### Things to do
[a] Decide whether each statement agrees with the Halloween passage: (i) the writer is left-handed; (ii) the daughter kept thinking about her Halloween candy for days afterward; (iii) most Koreans have never heard of Halloween. Answer yes or no for each and quote the words from the passage that settle it.
[b] According to the Halloween passage, where was the event that the writer's wife found in Korea?

### Document text
....

I admit, until a few years back, I had a pretty good deal: My daughter does all the costume work, she carries the plastic pumpkin and she has to do all the begging work. Well, for some reason I was assigned to carve the pumpkin even though I’m left-handed. Actually, I have two left hands. At least you won’t need to see my pumpkins on Instagram.

When she went to bed, my wife and I went to town: M&M’s for me, Twix for her, sticky candy for the daughter. By next day, Astrid had forgotten about all the Halloween candy. She moved on to think about St. Martin, Santa Claus and Christmas. While we secretly stuffed our waistline with the beggars delight.

And then we went to Korea. Just like the majority of smart countries in the world, most Koreans heard about Halloween but don’t care about it. Which resulted in a severely depressed daughter and an increasingly cranky dad. Don’t ask me how but my wife found an event in some school in Jeju. Now, Jeju is a small island to the south of Korea. You have to drive 5 hours to find a piece of cheese here. Which tells you everything about the power of Halloween. Or the power of depressed children watching too much Halloween advertising. 5 hours to get cheese, 45 minutes to go to a Halloween event. Talk about wrong priorities.

....

### Recorded data
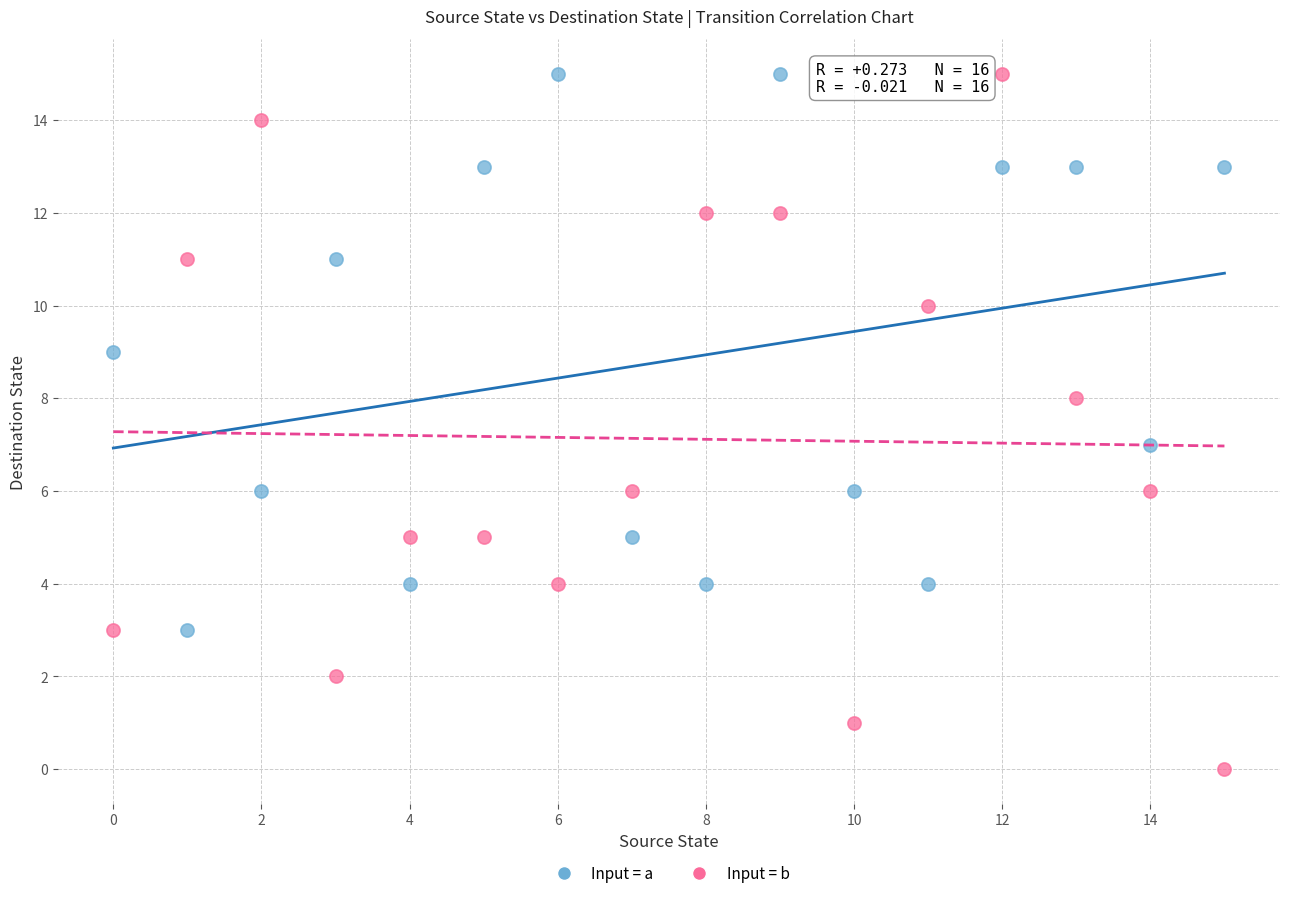

Which series has the largest Y range (max minus min)?

Input = b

....

### List of answers
[a]
(i) Yes: "even though I’m left-handed."
(ii) No: "By next day, Astrid had forgotten about all the Halloween candy."
(iii) No: "most Koreans heard about Halloween but don’t care about it."

[b] In a school in Jeju.